Fluxo incessante de migrantes que cruzam atualmente o Canal da Mancha em barcos cada vez mais precários pôs França e Reino Unido em lados opostos
De acordo com o Ministério do Interior britânico, mais 14 mil pessoas tentaram chegar ao país pelo estreito, excedendo os números de 2020. Só na semana passada, mais de 1,5 mil pessoas cruzaram o Canal da Mancha, entranto na costa britânica. E em um único dia no fim de agosto, 828 fizeram a travessia, um novo recorde estabelecido.
“Os números são inaceitáveis, então estamos agindo em todas as frentes”, disse em agosto o comandante britânico Dan O’Mahoney, responsável pelo monitoramento das águas que separam o Reino Unido da França.

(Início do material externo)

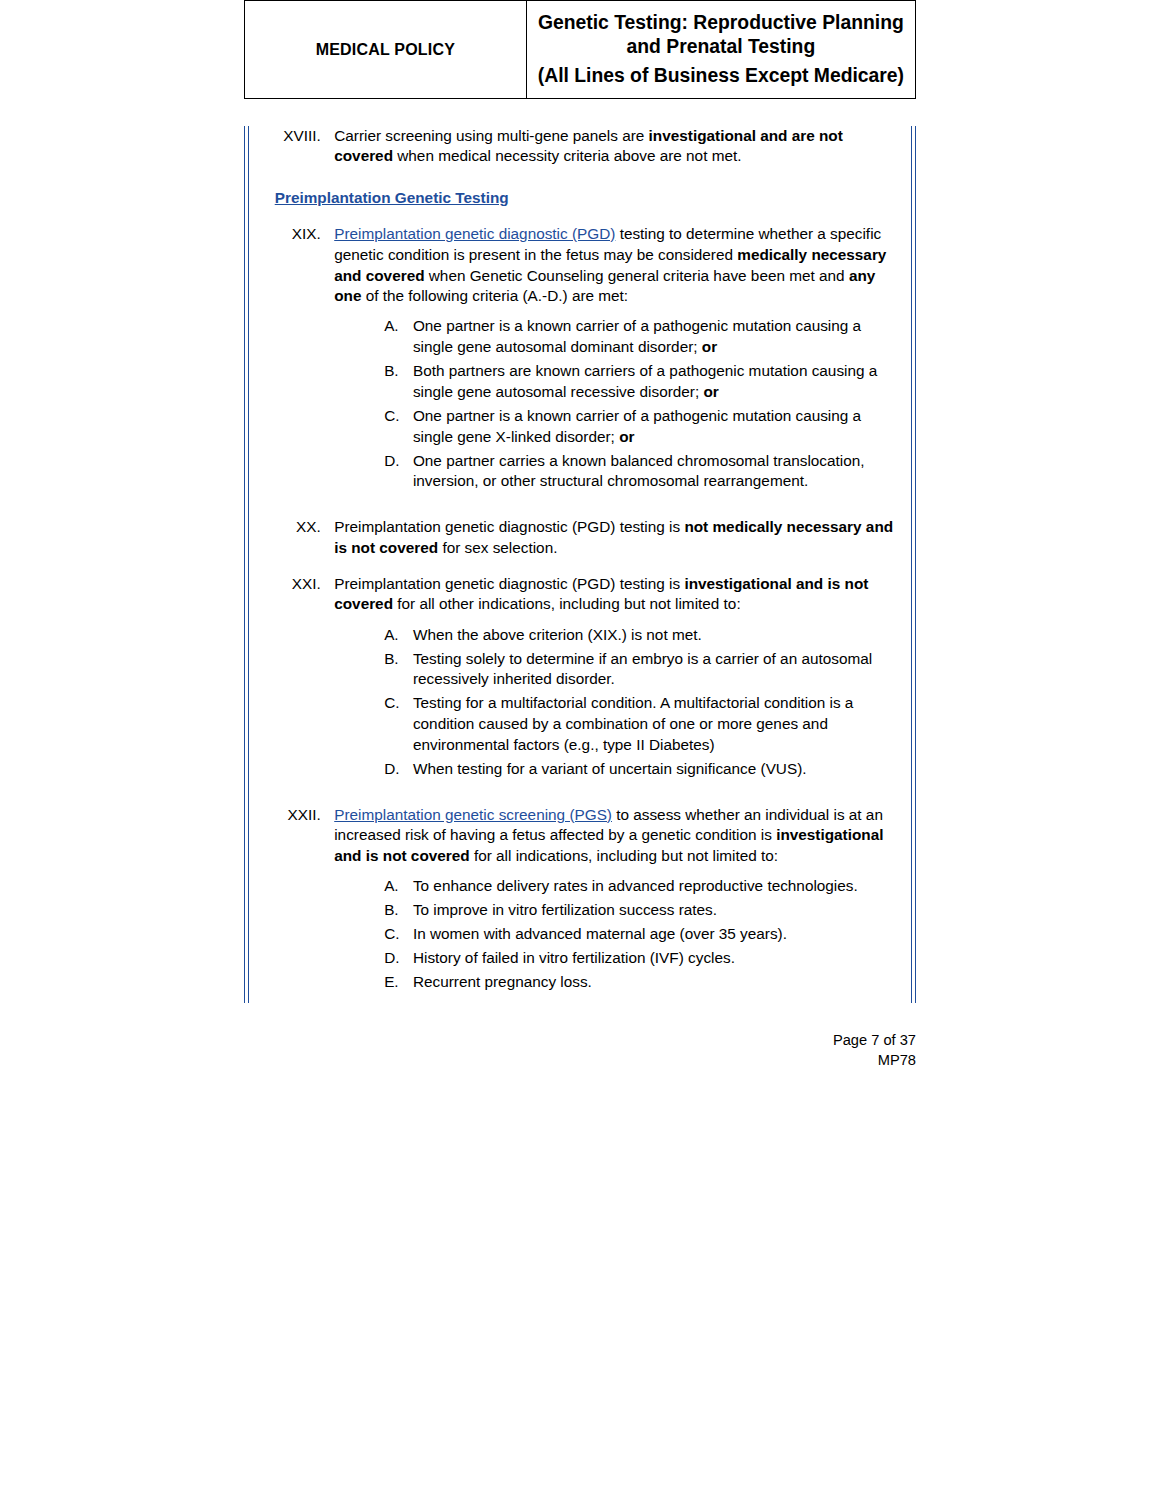| MEDICAL POLICY | Genetic Testing: Reproductive Planning and Prenatal Testing (All Lines of Business Except Medicare) |
XVIII.
Carrier screening using multi-gene panels are investigational and are not covered when medical necessity criteria above are not met.
Preimplantation Genetic Testing
XIX.
Preimplantation genetic diagnostic (PGD) testing to determine whether a specific genetic condition is present in the fetus may be considered medically necessary and covered when Genetic Counseling general criteria have been met and any one of the following criteria (A.-D.) are met:
A. One partner is a known carrier of a pathogenic mutation causing a single gene autosomal dominant disorder; or
B. Both partners are known carriers of a pathogenic mutation causing a single gene autosomal recessive disorder; or
C. One partner is a known carrier of a pathogenic mutation causing a single gene X-linked disorder; or
D. One partner carries a known balanced chromosomal translocation, inversion, or other structural chromosomal rearrangement.
XX.
Preimplantation genetic diagnostic (PGD) testing is not medically necessary and is not covered for sex selection.
XXI.
Preimplantation genetic diagnostic (PGD) testing is investigational and is not covered for all other indications, including but not limited to:
A. When the above criterion (XIX.) is not met.
B. Testing solely to determine if an embryo is a carrier of an autosomal recessively inherited disorder.
C. Testing for a multifactorial condition. A multifactorial condition is a condition caused by a combination of one or more genes and environmental factors (e.g., type II Diabetes)
D. When testing for a variant of uncertain significance (VUS).
XXII.
Preimplantation genetic screening (PGS) to assess whether an individual is at an increased risk of having a fetus affected by a genetic condition is investigational and is not covered for all indications, including but not limited to:
A. To enhance delivery rates in advanced reproductive technologies.
B. To improve in vitro fertilization success rates.
C. In women with advanced maternal age (over 35 years).
D. History of failed in vitro fertilization (IVF) cycles.
E. Recurrent pregnancy loss.
Page 7 of 37 MP78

“As agências de segurança estão desmantelando as gangues de tráfico de pessoas (que costumam operar a travessia do canal). O trabalho em conjunto com os franceses dobrou o número de policiais nas praias francesas”, acrescentou.
Mas essa colaboração se transformou em um foco de atrito entre os dois países.

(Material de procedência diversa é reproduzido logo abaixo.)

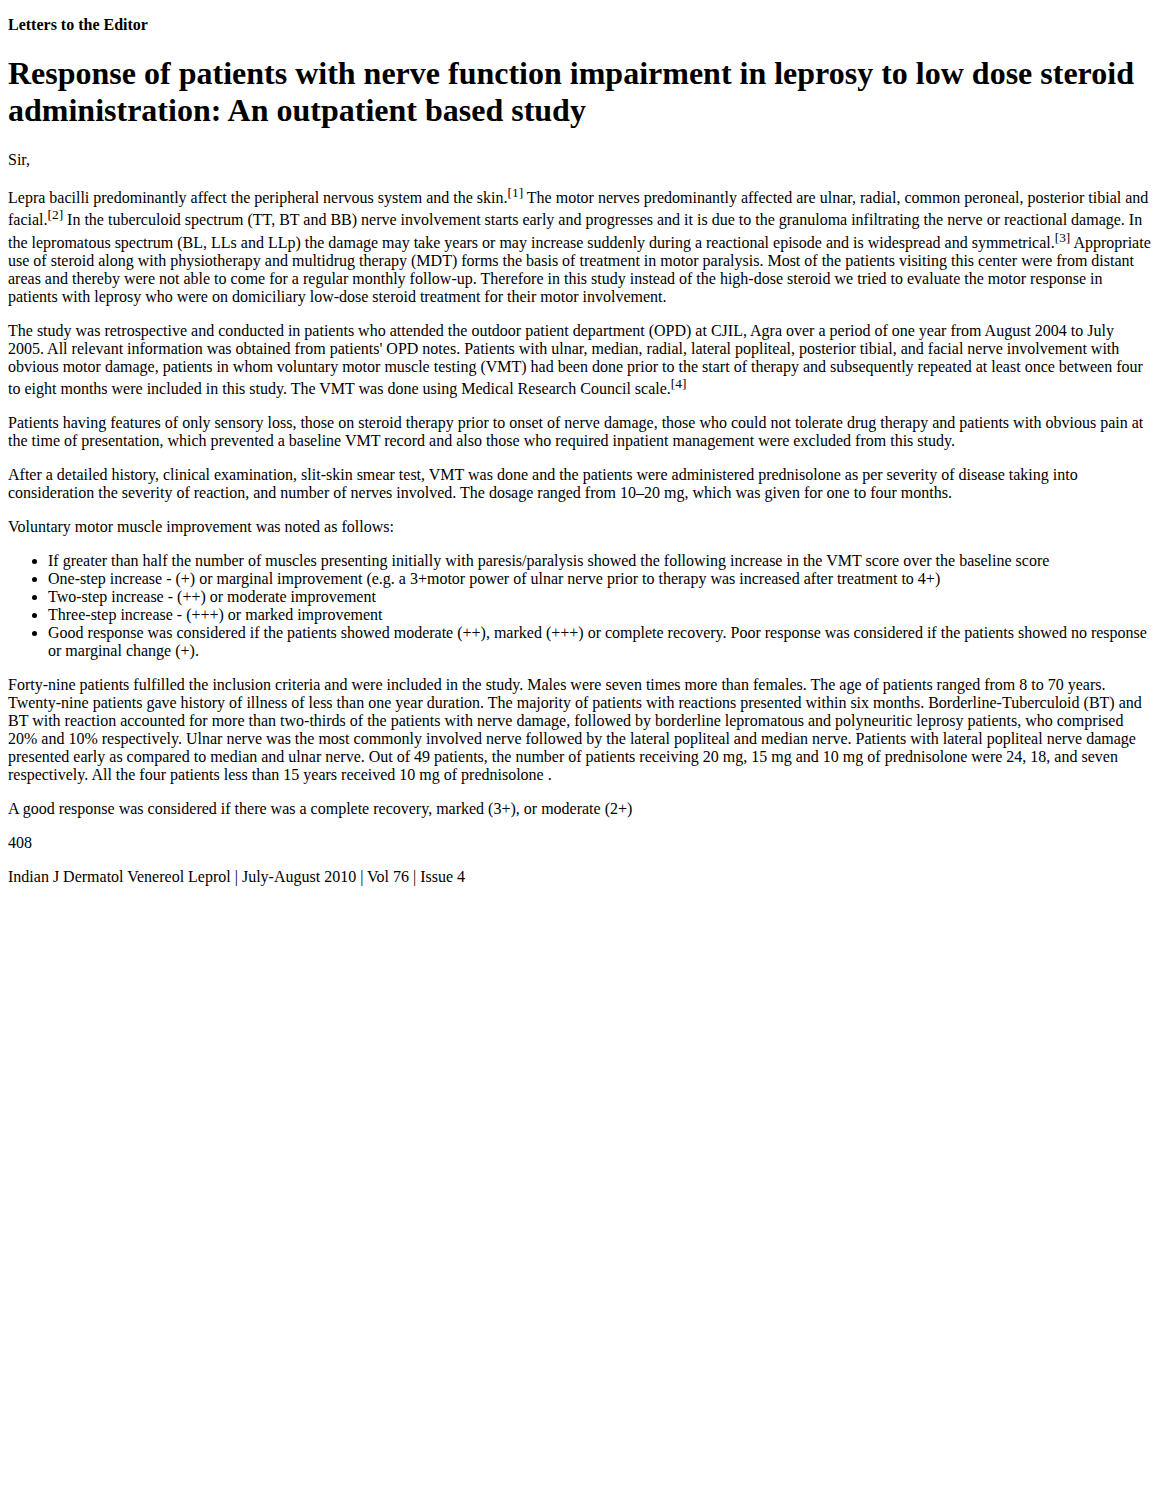Letters to the Editor
Response of patients with nerve function impairment in leprosy to low dose steroid administration: An outpatient based study
Sir,
Lepra bacilli predominantly affect the peripheral nervous system and the skin.[1] The motor nerves predominantly affected are ulnar, radial, common peroneal, posterior tibial and facial.[2] In the tuberculoid spectrum (TT, BT and BB) nerve involvement starts early and progresses and it is due to the granuloma infiltrating the nerve or reactional damage. In the lepromatous spectrum (BL, LLs and LLp) the damage may take years or may increase suddenly during a reactional episode and is widespread and symmetrical.[3] Appropriate use of steroid along with physiotherapy and multidrug therapy (MDT) forms the basis of treatment in motor paralysis. Most of the patients visiting this center were from distant areas and thereby were not able to come for a regular monthly follow-up. Therefore in this study instead of the high-dose steroid we tried to evaluate the motor response in patients with leprosy who were on domiciliary low-dose steroid treatment for their motor involvement.
The study was retrospective and conducted in patients who attended the outdoor patient department (OPD) at CJIL, Agra over a period of one year from August 2004 to July 2005. All relevant information was obtained from patients' OPD notes. Patients with ulnar, median, radial, lateral popliteal, posterior tibial, and facial nerve involvement with obvious motor damage, patients in whom voluntary motor muscle testing (VMT) had been done prior to the start of therapy and subsequently repeated at least once between four to eight months were included in this study. The VMT was done using Medical Research Council scale.[4]
Patients having features of only sensory loss, those on steroid therapy prior to onset of nerve damage, those who could not tolerate drug therapy and patients with obvious pain at the time of presentation, which prevented a baseline VMT record and also those who required inpatient management were excluded from this study.
After a detailed history, clinical examination, slit-skin smear test, VMT was done and the patients were administered prednisolone as per severity of disease taking into consideration the severity of reaction, and number of nerves involved. The dosage ranged from 10–20 mg, which was given for one to four months.
Voluntary motor muscle improvement was noted as follows:
If greater than half the number of muscles presenting initially with paresis/paralysis showed the following increase in the VMT score over the baseline score
One-step increase - (+) or marginal improvement (e.g. a 3+motor power of ulnar nerve prior to therapy was increased after treatment to 4+)
Two-step increase - (++) or moderate improvement
Three-step increase - (+++) or marked improvement
Good response was considered if the patients showed moderate (++), marked (+++) or complete recovery. Poor response was considered if the patients showed no response or marginal change (+).
Forty-nine patients fulfilled the inclusion criteria and were included in the study. Males were seven times more than females. The age of patients ranged from 8 to 70 years. Twenty-nine patients gave history of illness of less than one year duration. The majority of patients with reactions presented within six months. Borderline-Tuberculoid (BT) and BT with reaction accounted for more than two-thirds of the patients with nerve damage, followed by borderline lepromatous and polyneuritic leprosy patients, who comprised 20% and 10% respectively. Ulnar nerve was the most commonly involved nerve followed by the lateral popliteal and median nerve. Patients with lateral popliteal nerve damage presented early as compared to median and ulnar nerve. Out of 49 patients, the number of patients receiving 20 mg, 15 mg and 10 mg of prednisolone were 24, 18, and seven respectively. All the four patients less than 15 years received 10 mg of prednisolone .
A good response was considered if there was a complete recovery, marked (3+), or moderate (2+)
408
Indian J Dermatol Venereol Leprol | July-August 2010 | Vol 76 | Issue 4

Por que há mais migrantes cruzando o canal?
“Existem várias razões que explicam o aumento de migrantes que cruzam o canal”, diz Peter Walsh, pesquisador do Observatório de Migração da Universidade de Oxford (Inglaterra), à BBC Mundo, o serviço de notícias em espanhol da BBC.
Walsh trabalha analisando dados do Ministério do Interior, das Nações Unidas e de requerentes de asilo no Reino Unido.
Segundo ele, a raiz do problema é “geopolítica”. “A maioria dos migrantes vem do Irã, Afeganistão, Iêmen, Síria e Sudão, países em conflito onde há guerras e perseguição política.”
“A variação sazonal é outra explicação: o número aumenta quando o mar está calmo e o céu está limpo (como tem acontecido nos últimos dias e semanas)”, acrescenta.
O especialista acrescenta que as rotas terrestres estão cada vez mais “inviáveis” para a travessia de migrantes porque são cada vez mais vigiadas. Somam-se a isso as restrições durante a pandemia e devido ao Brexit, a saída do Reino Unido da União Europeia.
‘Meia volta’
Na quinta-feira (9/9), a ministra do Interior do Reino Unido, Priti Patel, disse querer devolver à França os barcos que transportam migrantes pelo Canal da Mancha.
Fontes do governo inglês confirmaram que uma equipe da Força de Fronteira britânica na costa britânica vem treinando há meses para iniciar a operação.
Por essa tática, autoridades britânicas forçariam os barcos de migrantes a dar meia volta no canal. Caberia, então, à guarda costeira francesa interceptar as embarcações em suas águas.
No entanto, a França se opõe ao plano. O ministro do Interior francês, Gérald Darmanin, disse que “proteger vidas humanas no mar é uma prioridade”.
Reino Unido de “chantagem financeira”
Darmanin também acusou o Reino Unido de “chantagem financeira”. Ele se referia a um acordo fechado no início deste ano, pelo qual os britânicos prometeram pagar à França mais de US$ 75 milhões por operações extraordinárias, incluindo a duplicação do número de patrulhas costeiras.
Patel disse que o Reino Unido poderia reter esse dinheiro, a menos que mais barcos sejam interceptados. Mas os barcos de migrantes podem ser devolvidos?
Limites legais da costa britânica
O governo britânico alega que a devolução de barcos que passam pelo canal seria legal em circunstâncias limitadas e específicas, embora não tenha confirmado quais.
Ao mesmo tempo, o Reino Unido não poderia entrar nas águas territoriais francesas sem consentimento, o que poderia causar problemas, disse à BBC o professor Andrew Serdy, professor de Direito Internacional Público e Governança do Oceano na Universidade de Southampton (Inglaterra).
“Se a França não quer obrigar os barcos a recuarem, ninguém pode obrigar-lhe a fazer isso”, explica Serdy.